Emmanuel Macron entra a gamba tesa nel dibattito per il futuro assetto politico dell’Unione Europea in risposta all’emergenza coronavirus e propone un vero e proprio “all-in”: aggiungere ai 750 miliardi di euro di risorse messi in campo dalla Bce un piano di stimolo economico europeo da 550 miliardi destinato a modularsi in diverse fasi con strumenti eterogenei, così da dare il necessario volano alle politiche di stimolo messe in campo dagli Stati nazionali, che per attori come la Germania e la stessa Francia hanno già raggiunto cifre da capogiro.
Macron, per necessità politiche e strategiche, sulla risposta europea alla crisi ha rotto il fronte con Angela Merkel e solidarizzato con Giuseppe Conte e Pedro Sanchez. L’asse mediterraneo Italia-Francia-Spagna mira a scalfire l’Europa del rigore e a proporre risposte concordate a tutto campo. Il piano di Macron, in tal senso è chiaro: proporre l’introduzione di un “Fondo speciale finanziato dai governi che poi tramite i Coronabond moltiplicherà la sua potenza di fuoco sui mercati.”, sottolinea Repubblica. “Uno strumento dedicato a tirar fuori il Continente dalla recessione da pandemia, con una durata limitata a cinque o dieci anni. Un modo per convincere Merkel, Rutte e Kurz che non si tratta della blasfema condivisione dei debiti, ma di un meccanismo comune una tantum”. Si rilegge, in versione economica, un eco della dottrina politica francese dell’utilizzo dell’Europa come moltiplicatore di potenza. E traspare la certezza nella consapevolezza che misure come l’indennità anti-disoccupazione Sure possano essere un serio punto di partenza per tirare l’Europa fuori dalle secche solo se adeguatamente supportate.
Parigi, Roma e Madrid mirano a capitalizzare gli spiragli di apertura di Angela Merkel su una rimozione delle condizionalità nell’utilizzo dei fondi del Meccanismo europeo di stabilità e a smussare le problematiche che, per effetto di calcoli spericolati e rischiosi, insorgono in relazione al rifiuto dei “falchi” di promuovere gli Eurobond. Il piano Macron di uno strumento mirato in funzione anti-recessione è un asso calato sul tavolo del dibattito in quanto potenzialmente in grado di unire le pretese dei rigoristi del Nord di misure ad hoc, le richieste dei governi anti-austerità di misure più incisive e la vitale necessità di politiche capaci di creare un effetto moltiplicatore nell’economia reale.

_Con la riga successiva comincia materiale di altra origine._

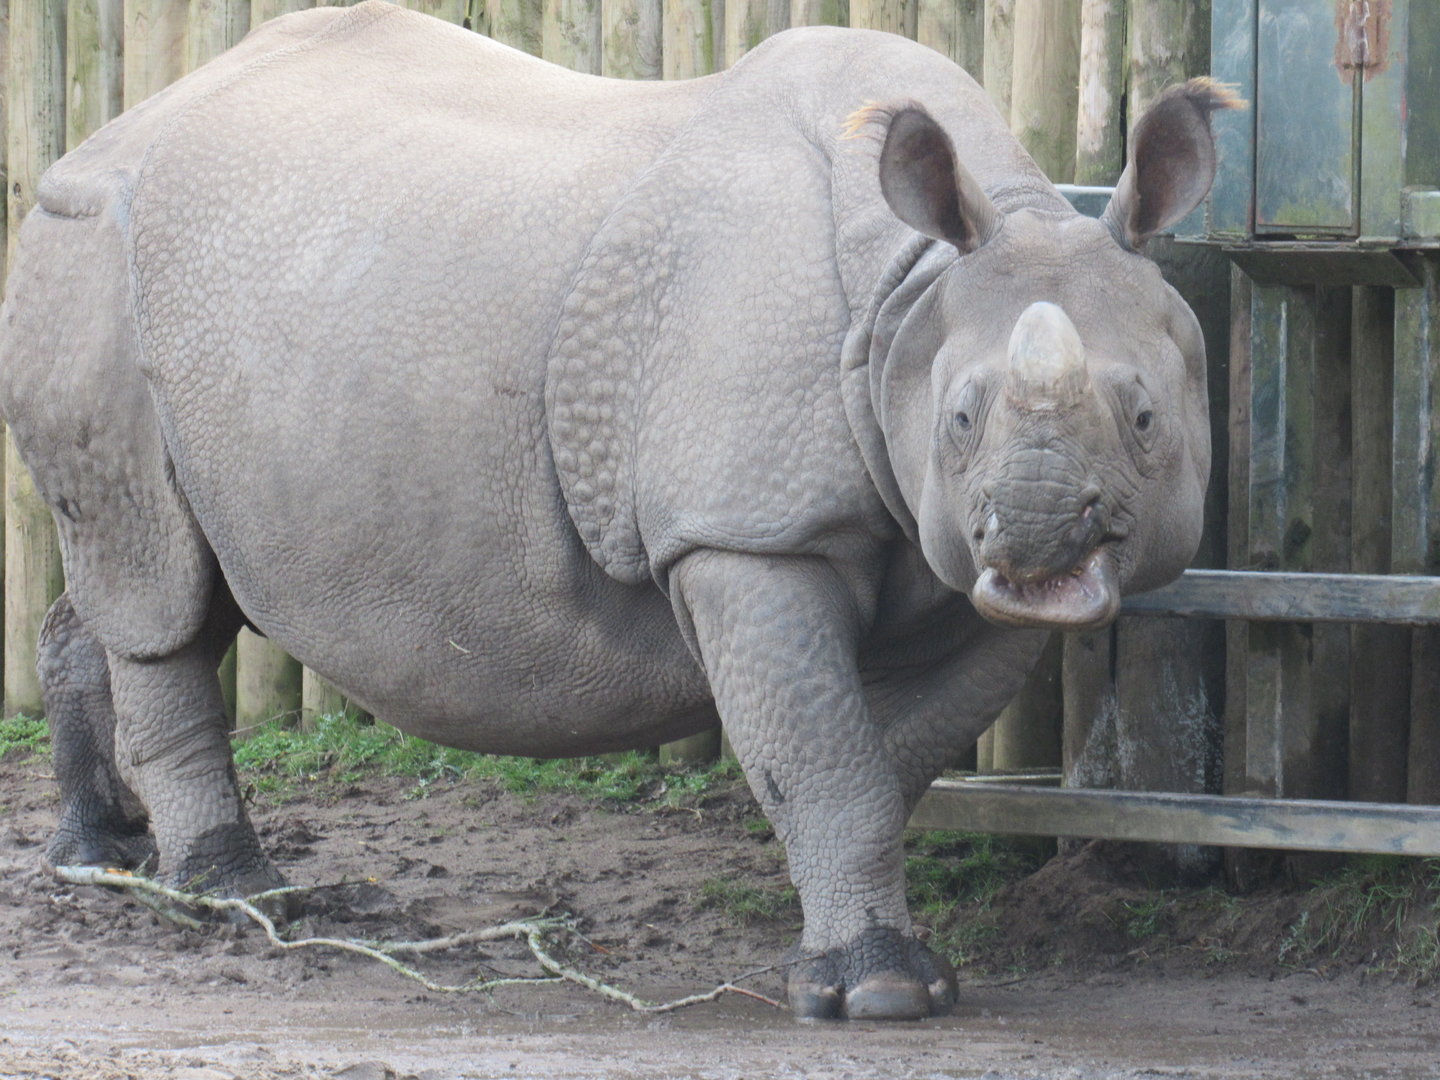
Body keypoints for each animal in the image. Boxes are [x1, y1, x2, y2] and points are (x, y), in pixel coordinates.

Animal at [0, 2, 1231, 1020]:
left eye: (1145, 419)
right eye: (963, 418)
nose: (1031, 541)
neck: (909, 292)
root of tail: (98, 138)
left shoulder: (943, 566)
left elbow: (881, 754)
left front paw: (858, 948)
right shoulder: (744, 533)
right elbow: (820, 754)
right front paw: (878, 994)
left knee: (159, 578)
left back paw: (97, 852)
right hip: (83, 248)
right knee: (155, 591)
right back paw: (233, 895)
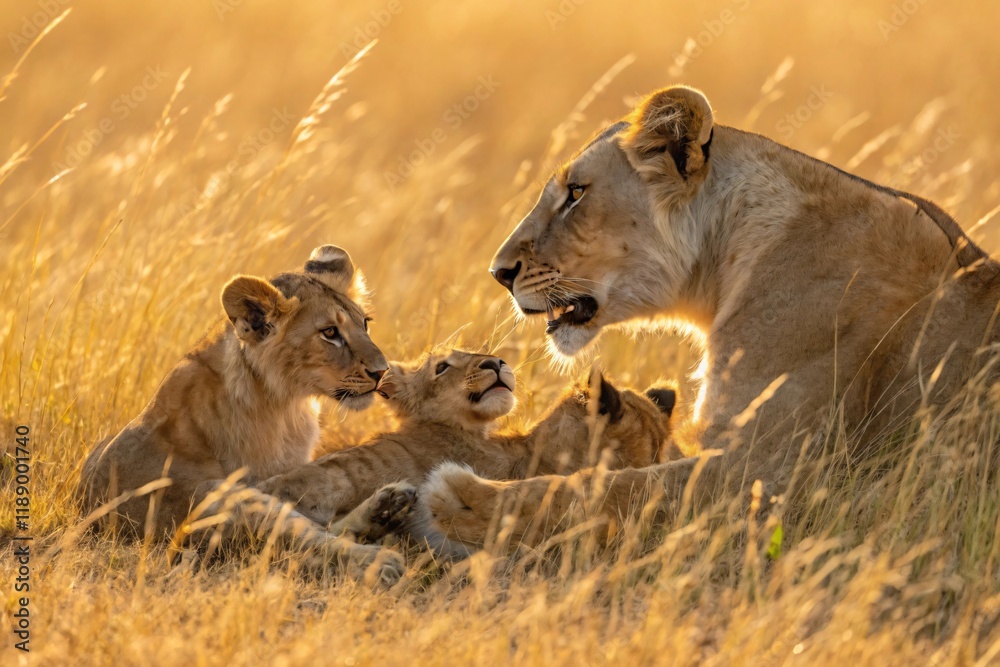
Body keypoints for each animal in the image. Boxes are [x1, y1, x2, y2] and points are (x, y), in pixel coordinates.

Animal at [76, 245, 405, 584]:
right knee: (303, 537)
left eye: (365, 323)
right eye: (329, 332)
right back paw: (377, 559)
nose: (382, 372)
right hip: (218, 499)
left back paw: (390, 505)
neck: (285, 405)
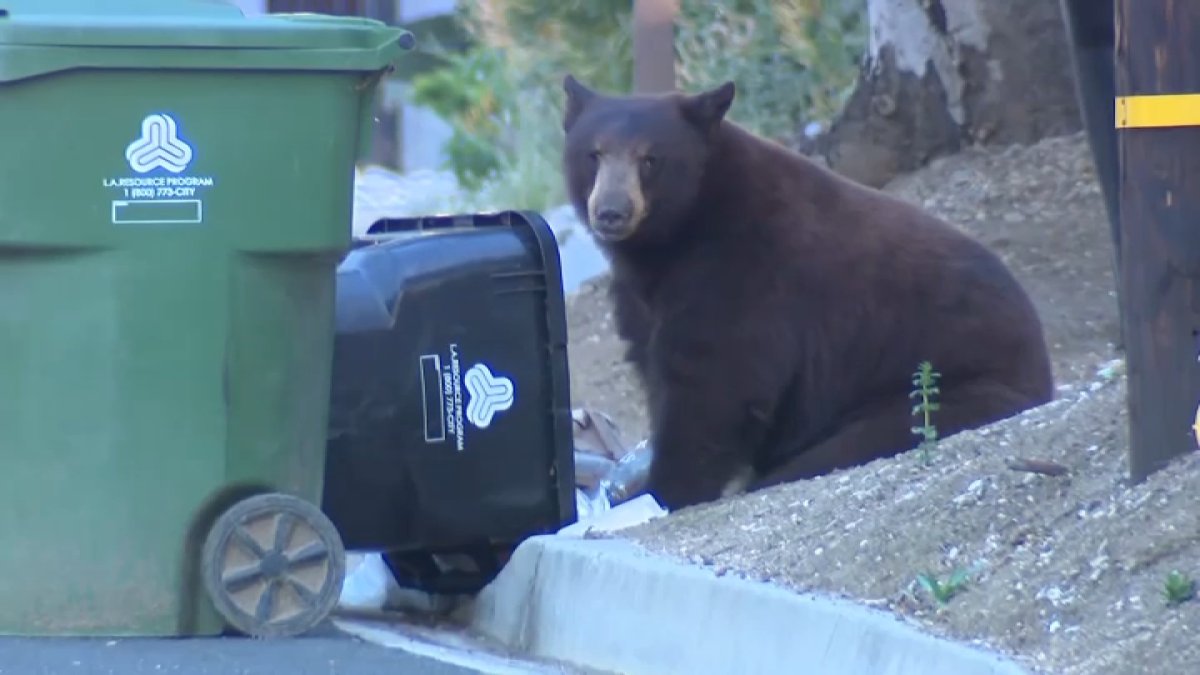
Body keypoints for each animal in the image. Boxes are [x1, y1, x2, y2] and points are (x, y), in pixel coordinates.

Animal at [560, 74, 1056, 512]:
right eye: (594, 154)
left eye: (650, 158)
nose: (611, 212)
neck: (679, 233)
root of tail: (1042, 368)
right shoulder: (645, 294)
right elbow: (655, 360)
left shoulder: (744, 272)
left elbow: (716, 381)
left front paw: (668, 490)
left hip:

Come ha ricordato Mario Draghi recentemente, è solo scatenando la potenza delle politiche fiscali nazionali e l’aumento dei deficit pubblici che la crisi potrà essere contenuta. Oltre Atlantico gli Stati Uniti lo hanno capito: un recente studio di Morgan Stanley stima che nel 2020 il deficit federale di Washington ammonterà ad almeno 3.7 mila miliardi di dollari, finanziato da emissioni di titoli acquistati in larga parte dalla Federal Reserve, mentre Donald Trump ha appena annunciato un maxi-stimolo fiscale legato a un ampio programma infrastrutturale. L’azione dell’Unione Europea potrebbe, in prospettiva, aiutare a trovare risorse agli Stati, che non dispongono di una banca centrale capace di monetizzare il deficit, per rafforzare le manovre di stimolo fiscale. In questa direzione potrebbero andare i coronabond e misure quali quelle che metterà in campo la Banca Europea degli Investimenti, capace di mobilitare 240 miliardi di euro per prestiti alle imprese in difficoltà, 40 dei quali pronti a prendere la strada dell’Italia.
L’iniziativa di Macron è anche una sfida ai falchi del rigore e rafforza la percezione che Parigi stia cercando di capitalizzare la crisi per ridurre il gap politico che la separa da Berlino: il calcolo del presidente francese è strategico e strumentale all’interesse francese, ma ci stupiremmo del contrario. La crisi in corso conferma quanto, più dell’idea lirica d’Europa, sia lo Stato nazionale il reale centro funzionale alla risposta alla crisi in Europa.